Terminada la
cena, Ruiloba y los niños subieron a las habitaciones. Esperanza roncaba a
pierna suelta, por lo que no escuchó todo el ruido que su hija hizo cuando
entró y salió del baño, buscó en qué cajón del rústico armario había guardado
su camisón y finalmente se metió a la cama. Toñito, a su vez, sentía pena en el
otro cuarto, de desnudarse ante su papá. De plano el niño seguía sin hablarle
directamente a Ruiloba y sólo se limitaba a contestarle de manera impersonal.

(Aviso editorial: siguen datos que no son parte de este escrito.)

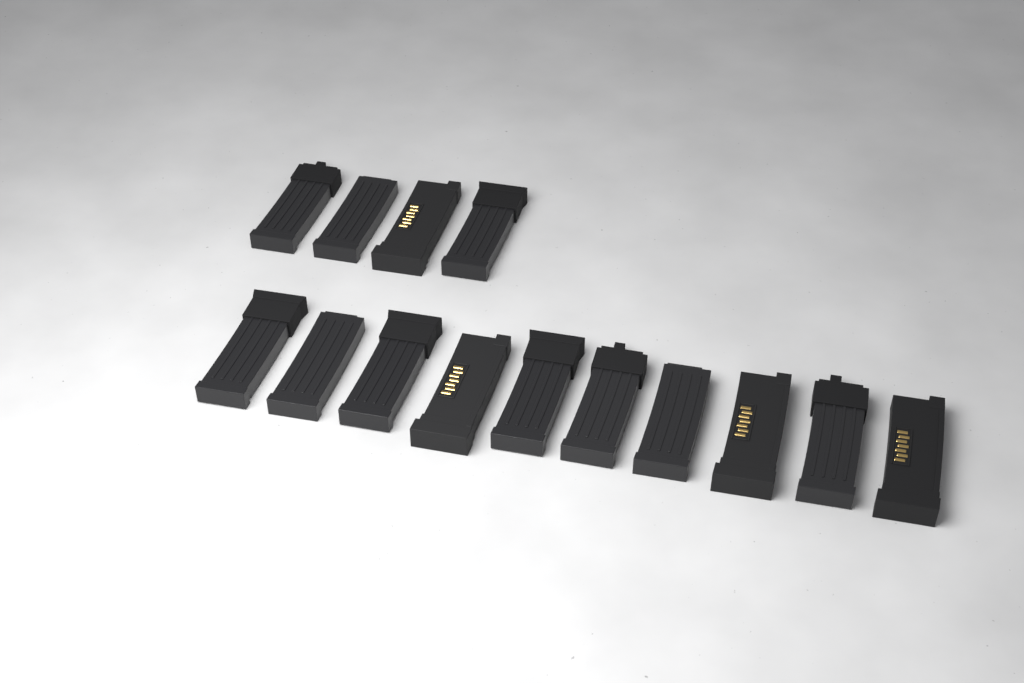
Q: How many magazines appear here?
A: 14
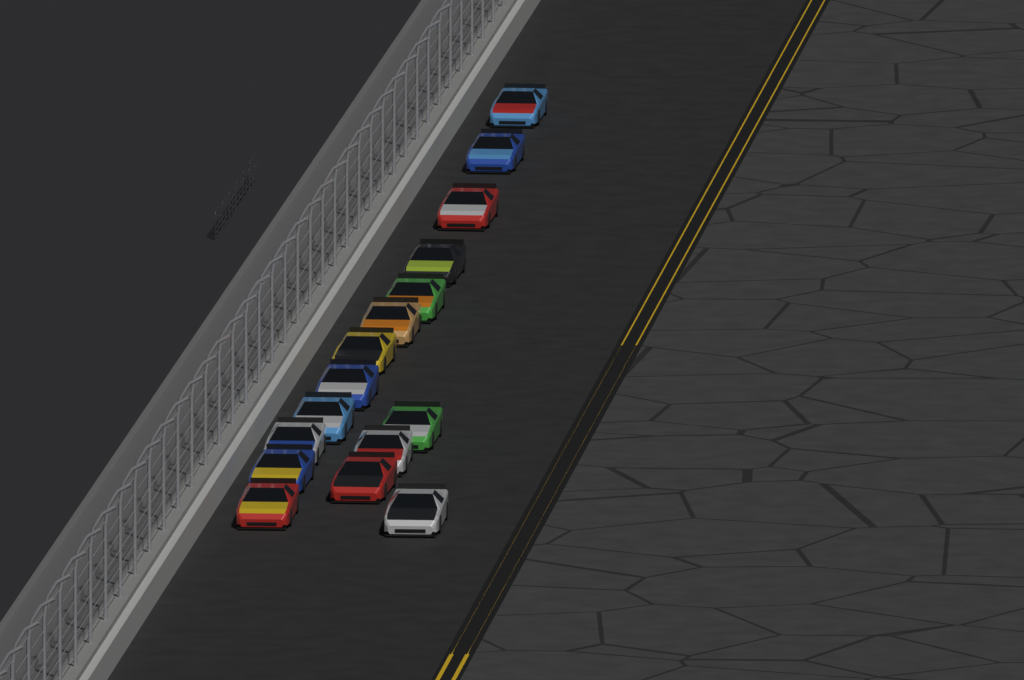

Ni por equivocación le decía papá ni iniciaba conversación alguna, aunque ya
sentía que le caía muy bien.
Para su
fortuna, las dos habitaciones tenían camas dobles. Toñito se quitó rápidamente
el traje de baño y se puso sus calzoncillos dentro de su cama, mientras su papá
se fumaba un cigarrillo afuera, sentado en uno de los dos equipales que había
en el balcón con que contaban y que daba a uno de los jardines del inmenso
hotel de estilo californiano. Cuando entró nuevamente, su hijo se hizo el
dormido, observándolo con el ojo izquierdo poquito entreabierto. Ruiloba apagó
la luz y también sólo con calzoncillos se metió en su cama.
Parecía que
todo iba a transcurrir en santa paz, pero como a la hora de que los ronquidos
de Ruiloba afortunadamente alcanzaban los decibeles más bajos y Toñito avanzaba
en su esfuerzo por tratar de conciliar el sueño, la habitación se iluminó
totalmente y el fortísimo estruendo que siguió al relámpago disparó al niño
instantáneamente hacia la cama de su progenitor, quien en una fracción de
segundo despertó, se sorprendió y se las ingenió quién sabe cómo para contener
un ataque de risa.
Una inusual
tormenta en plena primavera cayó esa noche sobre Cuernavaca y operó el milagro
de que el hijo buscara la protección del padre, se refugiara en su seno y
rompiera de una vez por todas la barrera que de manera antinatural pretendía
obstaculizar el fuerte llamado de la sangre. Acurrucados los dos cuerpos, sin
palabras de por medio, sincronizaban sin embargo a un mismo ritmo, acelerado,
sus respectivos corazones.
Una mañana
fresca y hermosa sorprendió a trabajadores y huéspedes del Hotel Chula Vista,
presagio de buenos momentos de vida para quienes el zumo de la naturaleza lo
sabían descubrir y aprovechar. Domingo, lunes y martes también la familia
Ruiloba Videgaray se quedó en ese paraíso terrenal, emprendiendo el regreso a
la Ciudad de México hasta las cinco de la mañana del miércoles. La suerte ya no
les alcanzó para tanto a Pera y a Toñito: hacia las 6:15 ya estaban en Cerrada
de Hamburgo y a tiempo para abordar sus respectivos camiones escolares.
Conquistado su hijo, Ruiloba jamás volvió a hacer el intento por llevarlo en el
Fotingo al Tepeyac, como tampoco semanas después en su Mercury rojo.